_Saved data entries:_
BEGIN

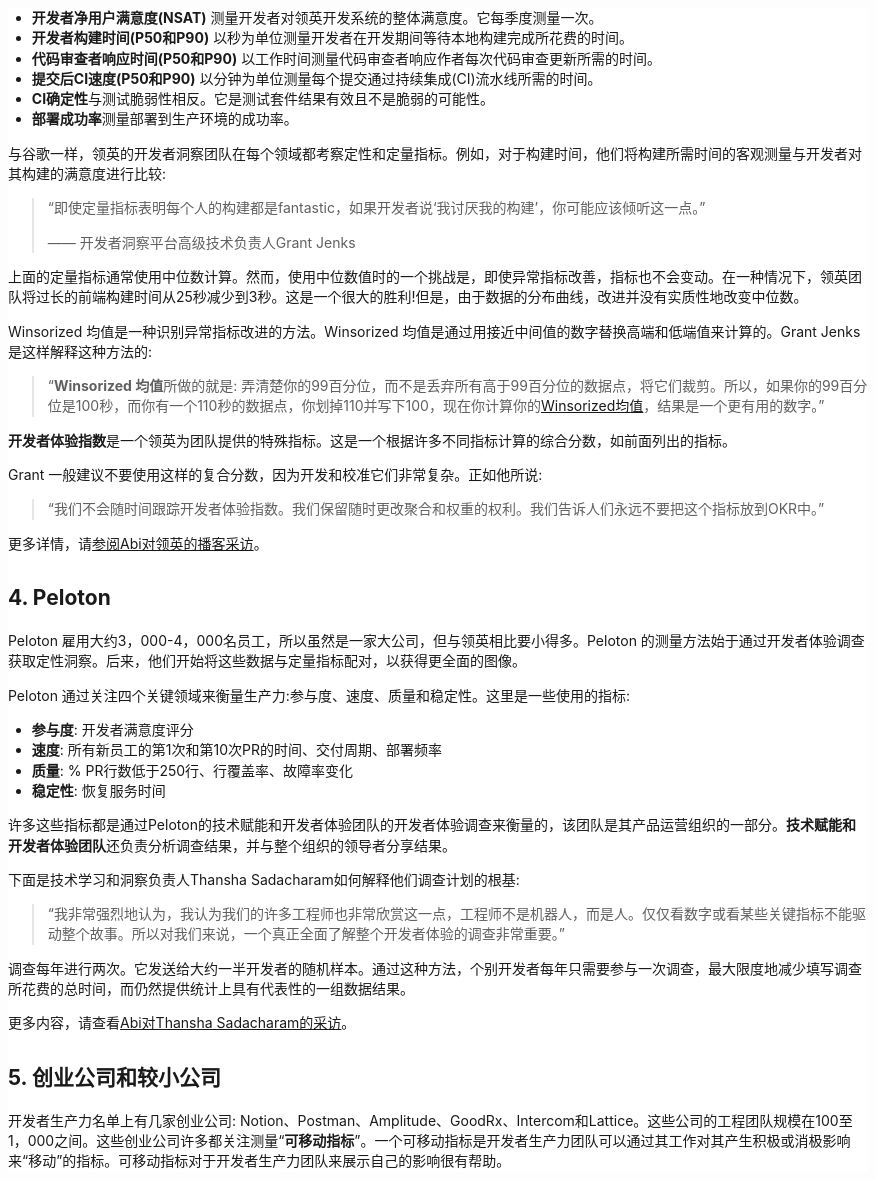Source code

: - **开发者净用户满意度(NSAT)** 测量开发者对领英开发系统的整体满意度。它每季度测量一次。
- **开发者构建时间(P50和P90)** 以秒为单位测量开发者在开发期间等待本地构建完成所花费的时间。
- **代码审查者响应时间(P50和P90)** 以工作时间测量代码审查者响应作者每次代码审查更新所需的时间。
- **提交后CI速度(P50和P90)** 以分钟为单位测量每个提交通过持续集成(CI)流水线所需的时间。
- **CI确定性**与测试脆弱性相反。它是测试套件结果有效且不是脆弱的可能性。
- **部署成功率**测量部署到生产环境的成功率。

与谷歌一样，领英的开发者洞察团队在每个领域都考察定性和定量指标。例如，对于构建时间，他们将构建所需时间的客观测量与开发者对其构建的满意度进行比较:

> “即使定量指标表明每个人的构建都是fantastic，如果开发者说‘我讨厌我的构建’，你可能应该倾听这一点。” 
>
> —— 开发者洞察平台高级技术负责人Grant Jenks

上面的定量指标通常使用中位数计算。然而，使用中位数值时的一个挑战是，即使异常指标改善，指标也不会变动。在一种情况下，领英团队将过长的前端构建时间从25秒减少到3秒。这是一个很大的胜利!但是，由于数据的分布曲线，改进并没有实质性地改变中位数。

Winsorized 均值是一种识别异常指标改进的方法。Winsorized 均值是通过用接近中间值的数字替换高端和低端值来计算的。Grant Jenks 是这样解释这种方法的:

> “**Winsorized 均值**所做的就是: 弄清楚你的99百分位，而不是丢弃所有高于99百分位的数据点，将它们裁剪。所以，如果你的99百分位是100秒，而你有一个110秒的数据点，你划掉110并写下100，现在你计算你的[Winsorized均值](https://en.wikipedia.org/wiki/Winsorized_mean)，结果是一个更有用的数字。”

**开发者体验指数**是一个领英为团队提供的特殊指标。这是一个根据许多不同指标计算的综合分数，如前面列出的指标。

Grant 一般建议不要使用这样的复合分数，因为开发和校准它们非常复杂。正如他所说:

> “我们不会随时间跟踪开发者体验指数。我们保留随时更改聚合和权重的权利。我们告诉人们永远不要把这个指标放到OKR中。”

更多详情，请[参阅Abi对领英的播客采访](https://getdx.com/podcast/developer-feedback-at-linkedin)。

## 4. Peloton

Peloton 雇用大约3，000-4，000名员工，所以虽然是一家大公司，但与领英相比要小得多。Peloton 的测量方法始于通过开发者体验调查获取定性洞察。后来，他们开始将这些数据与定量指标配对，以获得更全面的图像。

Peloton 通过关注四个关键领域来衡量生产力:参与度、速度、质量和稳定性。这里是一些使用的指标:

- **参与度**: 开发者满意度评分
- **速度**: 所有新员工的第1次和第10次PR的时间、交付周期、部署频率
- **质量**: % PR行数低于250行、行覆盖率、故障率变化
- **稳定性**: 恢复服务时间

许多这些指标都是通过Peloton的技术赋能和开发者体验团队的开发者体验调查来衡量的，该团队是其产品运营组织的一部分。**技术赋能和开发者体验团队**还负责分析调查结果，并与整个组织的领导者分享结果。

下面是技术学习和洞察负责人Thansha Sadacharam如何解释他们调查计划的根基:

> “我非常强烈地认为，我认为我们的许多工程师也非常欣赏这一点，工程师不是机器人，而是人。仅仅看数字或看某些关键指标不能驱动整个故事。所以对我们来说，一个真正全面了解整个开发者体验的调查非常重要。”

调查每年进行两次。它发送给大约一半开发者的随机样本。通过这种方法，个别开发者每年只需要参与一次调查，最大限度地减少填写调查所花费的总时间，而仍然提供统计上具有代表性的一组数据结果。

更多内容，请查看[Abi对Thansha Sadacharam的采访](https://getdx.com/podcast/developer-experience-survey-at-peloton)。

## 5. 创业公司和较小公司

开发者生产力名单上有几家创业公司: Notion、Postman、Amplitude、GoodRx、Intercom和Lattice。这些公司的工程团队规模在100至1，000之间。这些创业公司许多都关注测量“**可移动指标**”。一个可移动指标是开发者生产力团队可以通过其工作对其产生积极或消极影响来“移动”的指标。可移动指标对于开发者生产力团队来展示自己的影响很有帮助。
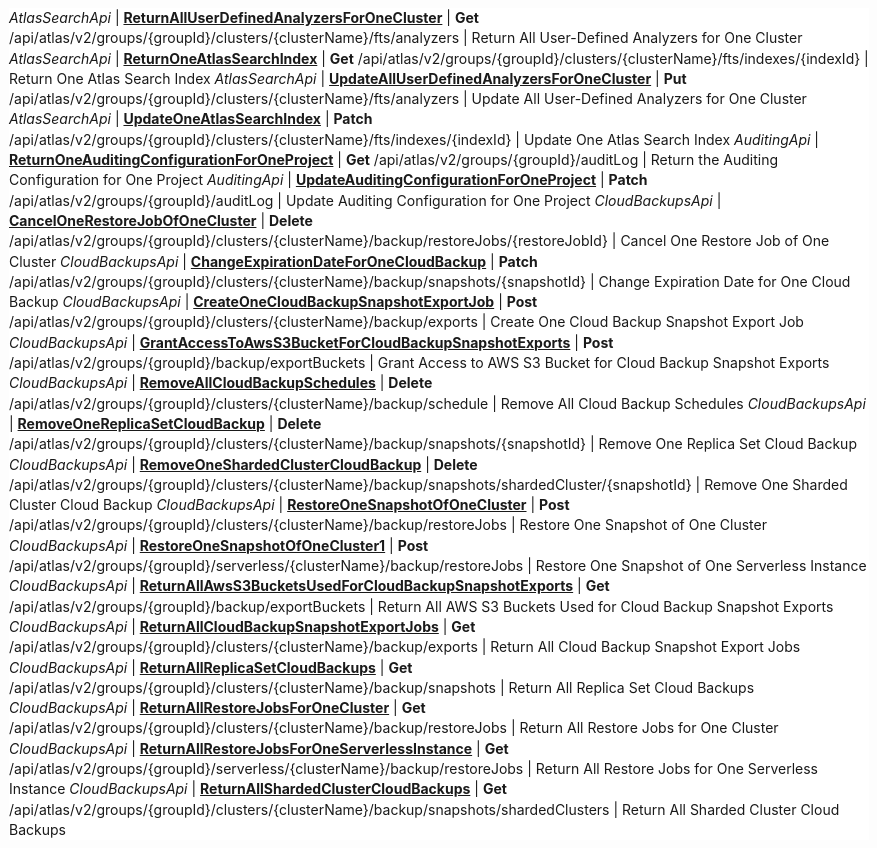*AtlasSearchApi* | [**ReturnAllUserDefinedAnalyzersForOneCluster**](docs/AtlasSearchApi.md#returnalluserdefinedanalyzersforonecluster) | **Get** /api/atlas/v2/groups/{groupId}/clusters/{clusterName}/fts/analyzers | Return All User-Defined Analyzers for One Cluster
*AtlasSearchApi* | [**ReturnOneAtlasSearchIndex**](docs/AtlasSearchApi.md#returnoneatlassearchindex) | **Get** /api/atlas/v2/groups/{groupId}/clusters/{clusterName}/fts/indexes/{indexId} | Return One Atlas Search Index
*AtlasSearchApi* | [**UpdateAllUserDefinedAnalyzersForOneCluster**](docs/AtlasSearchApi.md#updatealluserdefinedanalyzersforonecluster) | **Put** /api/atlas/v2/groups/{groupId}/clusters/{clusterName}/fts/analyzers | Update All User-Defined Analyzers for One Cluster
*AtlasSearchApi* | [**UpdateOneAtlasSearchIndex**](docs/AtlasSearchApi.md#updateoneatlassearchindex) | **Patch** /api/atlas/v2/groups/{groupId}/clusters/{clusterName}/fts/indexes/{indexId} | Update One Atlas Search Index
*AuditingApi* | [**ReturnOneAuditingConfigurationForOneProject**](docs/AuditingApi.md#returnoneauditingconfigurationforoneproject) | **Get** /api/atlas/v2/groups/{groupId}/auditLog | Return the Auditing Configuration for One Project
*AuditingApi* | [**UpdateAuditingConfigurationForOneProject**](docs/AuditingApi.md#updateauditingconfigurationforoneproject) | **Patch** /api/atlas/v2/groups/{groupId}/auditLog | Update Auditing Configuration for One Project
*CloudBackupsApi* | [**CancelOneRestoreJobOfOneCluster**](docs/CloudBackupsApi.md#cancelonerestorejobofonecluster) | **Delete** /api/atlas/v2/groups/{groupId}/clusters/{clusterName}/backup/restoreJobs/{restoreJobId} | Cancel One Restore Job of One Cluster
*CloudBackupsApi* | [**ChangeExpirationDateForOneCloudBackup**](docs/CloudBackupsApi.md#changeexpirationdateforonecloudbackup) | **Patch** /api/atlas/v2/groups/{groupId}/clusters/{clusterName}/backup/snapshots/{snapshotId} | Change Expiration Date for One Cloud Backup
*CloudBackupsApi* | [**CreateOneCloudBackupSnapshotExportJob**](docs/CloudBackupsApi.md#createonecloudbackupsnapshotexportjob) | **Post** /api/atlas/v2/groups/{groupId}/clusters/{clusterName}/backup/exports | Create One Cloud Backup Snapshot Export Job
*CloudBackupsApi* | [**GrantAccessToAwsS3BucketForCloudBackupSnapshotExports**](docs/CloudBackupsApi.md#grantaccesstoawss3bucketforcloudbackupsnapshotexports) | **Post** /api/atlas/v2/groups/{groupId}/backup/exportBuckets | Grant Access to AWS S3 Bucket for Cloud Backup Snapshot Exports
*CloudBackupsApi* | [**RemoveAllCloudBackupSchedules**](docs/CloudBackupsApi.md#removeallcloudbackupschedules) | **Delete** /api/atlas/v2/groups/{groupId}/clusters/{clusterName}/backup/schedule | Remove All Cloud Backup Schedules
*CloudBackupsApi* | [**RemoveOneReplicaSetCloudBackup**](docs/CloudBackupsApi.md#removeonereplicasetcloudbackup) | **Delete** /api/atlas/v2/groups/{groupId}/clusters/{clusterName}/backup/snapshots/{snapshotId} | Remove One Replica Set Cloud Backup
*CloudBackupsApi* | [**RemoveOneShardedClusterCloudBackup**](docs/CloudBackupsApi.md#removeoneshardedclustercloudbackup) | **Delete** /api/atlas/v2/groups/{groupId}/clusters/{clusterName}/backup/snapshots/shardedCluster/{snapshotId} | Remove One Sharded Cluster Cloud Backup
*CloudBackupsApi* | [**RestoreOneSnapshotOfOneCluster**](docs/CloudBackupsApi.md#restoreonesnapshotofonecluster) | **Post** /api/atlas/v2/groups/{groupId}/clusters/{clusterName}/backup/restoreJobs | Restore One Snapshot of One Cluster
*CloudBackupsApi* | [**RestoreOneSnapshotOfOneCluster1**](docs/CloudBackupsApi.md#restoreonesnapshotofonecluster1) | **Post** /api/atlas/v2/groups/{groupId}/serverless/{clusterName}/backup/restoreJobs | Restore One Snapshot of One Serverless Instance
*CloudBackupsApi* | [**ReturnAllAwsS3BucketsUsedForCloudBackupSnapshotExports**](docs/CloudBackupsApi.md#returnallawss3bucketsusedforcloudbackupsnapshotexports) | **Get** /api/atlas/v2/groups/{groupId}/backup/exportBuckets | Return All AWS S3 Buckets Used for Cloud Backup Snapshot Exports
*CloudBackupsApi* | [**ReturnAllCloudBackupSnapshotExportJobs**](docs/CloudBackupsApi.md#returnallcloudbackupsnapshotexportjobs) | **Get** /api/atlas/v2/groups/{groupId}/clusters/{clusterName}/backup/exports | Return All Cloud Backup Snapshot Export Jobs
*CloudBackupsApi* | [**ReturnAllReplicaSetCloudBackups**](docs/CloudBackupsApi.md#returnallreplicasetcloudbackups) | **Get** /api/atlas/v2/groups/{groupId}/clusters/{clusterName}/backup/snapshots | Return All Replica Set Cloud Backups
*CloudBackupsApi* | [**ReturnAllRestoreJobsForOneCluster**](docs/CloudBackupsApi.md#returnallrestorejobsforonecluster) | **Get** /api/atlas/v2/groups/{groupId}/clusters/{clusterName}/backup/restoreJobs | Return All Restore Jobs for One Cluster
*CloudBackupsApi* | [**ReturnAllRestoreJobsForOneServerlessInstance**](docs/CloudBackupsApi.md#returnallrestorejobsforoneserverlessinstance) | **Get** /api/atlas/v2/groups/{groupId}/serverless/{clusterName}/backup/restoreJobs | Return All Restore Jobs for One Serverless Instance
*CloudBackupsApi* | [**ReturnAllShardedClusterCloudBackups**](docs/CloudBackupsApi.md#returnallshardedclustercloudbackups) | **Get** /api/atlas/v2/groups/{groupId}/clusters/{clusterName}/backup/snapshots/shardedClusters | Return All Sharded Cluster Cloud Backups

END

_WHAT THE EXERCISE ASKS:_
Nothing from before the line containing "Set Cloud Backups" should appear; copy that line and each one after it through the last line of the entries, exactly.

_ANSWER SPACE:_
*CloudBackupsApi* | [**ReturnAllReplicaSetCloudBackups**](docs/CloudBackupsApi.md#returnallreplicasetcloudbackups) | **Get** /api/atlas/v2/groups/{groupId}/clusters/{clusterName}/backup/snapshots | Return All Replica Set Cloud Backups
*CloudBackupsApi* | [**ReturnAllRestoreJobsForOneCluster**](docs/CloudBackupsApi.md#returnallrestorejobsforonecluster) | **Get** /api/atlas/v2/groups/{groupId}/clusters/{clusterName}/backup/restoreJobs | Return All Restore Jobs for One Cluster
*CloudBackupsApi* | [**ReturnAllRestoreJobsForOneServerlessInstance**](docs/CloudBackupsApi.md#returnallrestorejobsforoneserverlessinstance) | **Get** /api/atlas/v2/groups/{groupId}/serverless/{clusterName}/backup/restoreJobs | Return All Restore Jobs for One Serverless Instance
*CloudBackupsApi* | [**ReturnAllShardedClusterCloudBackups**](docs/CloudBackupsApi.md#returnallshardedclustercloudbackups) | **Get** /api/atlas/v2/groups/{groupId}/clusters/{clusterName}/backup/snapshots/shardedClusters | Return All Sharded Cluster Cloud Backups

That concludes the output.